***** Passage shown *****

Furthermore, the quality of the data that is received through the aforementioned crowdsourcing methods may be further refined over time by providing feedback to the users capturing the data from the backend system. That is, the backend system may analyze the images provided by different devices and may provide an indication to a particular user (for example, through their mobile device application) when the user provides high-quality images. For example, the indication may be in the form of an incentive. The indication may also provide information about why the image was a high-quality image. In this manner, the feedback may reinforce the high-quality captures by the users to ensure that such high-quality captures are more frequently received. On the other hand, an indication may also be provided to users who capture images that are not as high-quality.

***** Dataset records *****

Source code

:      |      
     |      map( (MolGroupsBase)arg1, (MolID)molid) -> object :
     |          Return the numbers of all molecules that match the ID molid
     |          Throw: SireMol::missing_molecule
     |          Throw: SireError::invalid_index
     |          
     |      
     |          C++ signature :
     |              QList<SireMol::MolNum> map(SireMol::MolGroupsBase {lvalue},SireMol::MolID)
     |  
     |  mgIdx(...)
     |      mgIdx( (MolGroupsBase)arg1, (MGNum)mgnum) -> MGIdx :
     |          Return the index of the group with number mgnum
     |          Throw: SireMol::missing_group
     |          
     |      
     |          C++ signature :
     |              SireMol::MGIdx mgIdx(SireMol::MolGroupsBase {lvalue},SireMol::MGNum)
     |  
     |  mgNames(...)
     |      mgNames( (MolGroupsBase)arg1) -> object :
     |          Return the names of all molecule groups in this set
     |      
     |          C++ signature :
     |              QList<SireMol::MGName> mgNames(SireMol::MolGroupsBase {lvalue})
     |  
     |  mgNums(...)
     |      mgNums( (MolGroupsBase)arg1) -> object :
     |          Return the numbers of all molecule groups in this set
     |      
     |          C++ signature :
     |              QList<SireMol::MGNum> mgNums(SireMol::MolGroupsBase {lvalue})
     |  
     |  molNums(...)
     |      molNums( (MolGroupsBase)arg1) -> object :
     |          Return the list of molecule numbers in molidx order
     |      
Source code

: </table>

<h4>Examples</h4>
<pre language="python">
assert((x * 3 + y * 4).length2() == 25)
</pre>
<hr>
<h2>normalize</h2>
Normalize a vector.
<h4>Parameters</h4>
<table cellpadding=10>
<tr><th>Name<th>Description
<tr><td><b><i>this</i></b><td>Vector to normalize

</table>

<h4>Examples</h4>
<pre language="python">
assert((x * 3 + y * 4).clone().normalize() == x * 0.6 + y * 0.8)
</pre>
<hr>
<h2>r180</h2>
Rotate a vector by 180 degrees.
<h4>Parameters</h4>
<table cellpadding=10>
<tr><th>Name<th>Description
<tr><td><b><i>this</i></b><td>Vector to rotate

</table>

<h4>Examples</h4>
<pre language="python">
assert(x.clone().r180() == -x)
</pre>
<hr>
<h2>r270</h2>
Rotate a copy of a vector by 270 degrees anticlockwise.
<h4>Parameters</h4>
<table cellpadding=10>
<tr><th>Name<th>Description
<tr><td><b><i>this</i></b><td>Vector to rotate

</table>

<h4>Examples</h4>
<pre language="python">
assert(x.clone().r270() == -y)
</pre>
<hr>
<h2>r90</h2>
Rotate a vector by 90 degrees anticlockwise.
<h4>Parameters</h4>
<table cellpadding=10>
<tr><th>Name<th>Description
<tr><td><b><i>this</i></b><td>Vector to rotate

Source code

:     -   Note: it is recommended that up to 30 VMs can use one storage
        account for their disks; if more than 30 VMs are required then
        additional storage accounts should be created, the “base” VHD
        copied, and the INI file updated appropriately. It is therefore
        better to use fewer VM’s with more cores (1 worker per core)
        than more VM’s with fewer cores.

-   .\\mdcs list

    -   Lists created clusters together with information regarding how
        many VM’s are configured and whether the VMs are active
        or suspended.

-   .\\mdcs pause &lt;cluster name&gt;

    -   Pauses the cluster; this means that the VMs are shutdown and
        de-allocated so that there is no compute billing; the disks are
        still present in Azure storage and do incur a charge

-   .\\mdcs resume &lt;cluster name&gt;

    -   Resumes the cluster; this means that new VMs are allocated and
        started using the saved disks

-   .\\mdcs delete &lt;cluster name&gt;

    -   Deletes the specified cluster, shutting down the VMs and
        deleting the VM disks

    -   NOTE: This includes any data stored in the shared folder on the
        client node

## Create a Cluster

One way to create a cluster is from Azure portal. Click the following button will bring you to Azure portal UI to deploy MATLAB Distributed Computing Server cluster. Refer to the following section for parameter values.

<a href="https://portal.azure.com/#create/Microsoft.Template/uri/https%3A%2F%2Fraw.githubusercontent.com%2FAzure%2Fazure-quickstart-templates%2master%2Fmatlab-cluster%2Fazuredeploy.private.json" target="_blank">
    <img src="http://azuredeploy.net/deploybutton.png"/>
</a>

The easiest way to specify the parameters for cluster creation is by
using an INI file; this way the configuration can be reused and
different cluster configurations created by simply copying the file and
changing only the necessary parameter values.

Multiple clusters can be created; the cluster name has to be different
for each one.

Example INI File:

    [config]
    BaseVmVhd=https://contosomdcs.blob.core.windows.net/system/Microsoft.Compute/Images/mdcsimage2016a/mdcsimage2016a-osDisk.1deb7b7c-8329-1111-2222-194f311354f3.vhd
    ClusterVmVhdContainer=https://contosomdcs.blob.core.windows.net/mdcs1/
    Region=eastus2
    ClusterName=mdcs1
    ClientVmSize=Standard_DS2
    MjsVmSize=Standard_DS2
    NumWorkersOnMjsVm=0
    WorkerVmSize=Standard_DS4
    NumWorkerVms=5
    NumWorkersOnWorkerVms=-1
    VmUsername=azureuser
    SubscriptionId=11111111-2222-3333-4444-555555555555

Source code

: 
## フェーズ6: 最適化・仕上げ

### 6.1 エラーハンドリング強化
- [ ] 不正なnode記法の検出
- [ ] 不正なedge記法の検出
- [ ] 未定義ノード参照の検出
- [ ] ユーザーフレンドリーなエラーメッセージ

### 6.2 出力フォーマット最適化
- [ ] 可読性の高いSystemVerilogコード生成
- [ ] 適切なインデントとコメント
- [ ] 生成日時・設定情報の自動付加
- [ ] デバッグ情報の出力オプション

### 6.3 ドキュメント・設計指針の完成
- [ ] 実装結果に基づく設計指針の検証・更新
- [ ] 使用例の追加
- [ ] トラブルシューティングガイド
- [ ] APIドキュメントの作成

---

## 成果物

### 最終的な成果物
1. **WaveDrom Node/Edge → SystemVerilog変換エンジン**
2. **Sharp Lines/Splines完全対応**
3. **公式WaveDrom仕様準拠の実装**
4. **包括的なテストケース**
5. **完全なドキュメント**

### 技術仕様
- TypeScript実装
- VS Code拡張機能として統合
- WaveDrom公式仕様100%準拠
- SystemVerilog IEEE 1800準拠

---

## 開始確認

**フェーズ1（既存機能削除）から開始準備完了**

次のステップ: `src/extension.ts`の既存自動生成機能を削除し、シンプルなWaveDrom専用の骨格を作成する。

*****

◆ Directions ◆
(1) In the passage on crowdsourced image feedback, switch "backend system" to "server" and write out everything from "Furthermore, the quality" down to "not as high-quality.".
(2) Resume the passage on crowdsourced image feedback from the point where it stops.

◆ Expected outputs ◆
(1)
Furthermore, the quality of the data that is received through the aforementioned crowdsourcing methods may be further refined over time by providing feedback to the users capturing the data from the server. That is, the server may analyze the images provided by different devices and may provide an indication to a particular user (for example, through their mobile device application) when the user provides high-quality images. For example, the indication may be in the form of an incentive. The indication may also provide information about why the image was a high-quality image. In this manner, the feedback may reinforce the high-quality captures by the users to ensure that such high-quality captures are more frequently received. On the other hand, an indication may also be provided to users who capture images that are not as high-quality.

(2)
The systems and methods described herein may be advantageous for a number of reasons. For example, the training data that is received may possess unique, but natural properties that may not be available using traditional methods because of the randomness of the source of data spread geographically. Since there may be no restrictions, the data obtained may truly have a Gaussian distribution across several noise conditions and bias conditions (camera resolution, lighting conditions, geography, angle of capture, weather/ground conditions, type of parking lot, and several others). It is almost impossible to accomplish this manually in a short period of time. Using an app, it's possible to gain traction over a few weeks/even days. Additionally, these systems and methods may shorten the time between data collection and data quality evaluation by incorporating perceptual metrics for data diversity and uniqueness quantification at the data collection and upload stage itself. Specific aspects of data quality can be focused on such as uniqueness and/or diversity of lighting conditions, shadows, static occlusions, and dynamic interactions with other elements in the scenario. Traditionally, the quality of collected data is either evaluated manually post-data collection by analyzing metadata distribution, or at the very end of training process.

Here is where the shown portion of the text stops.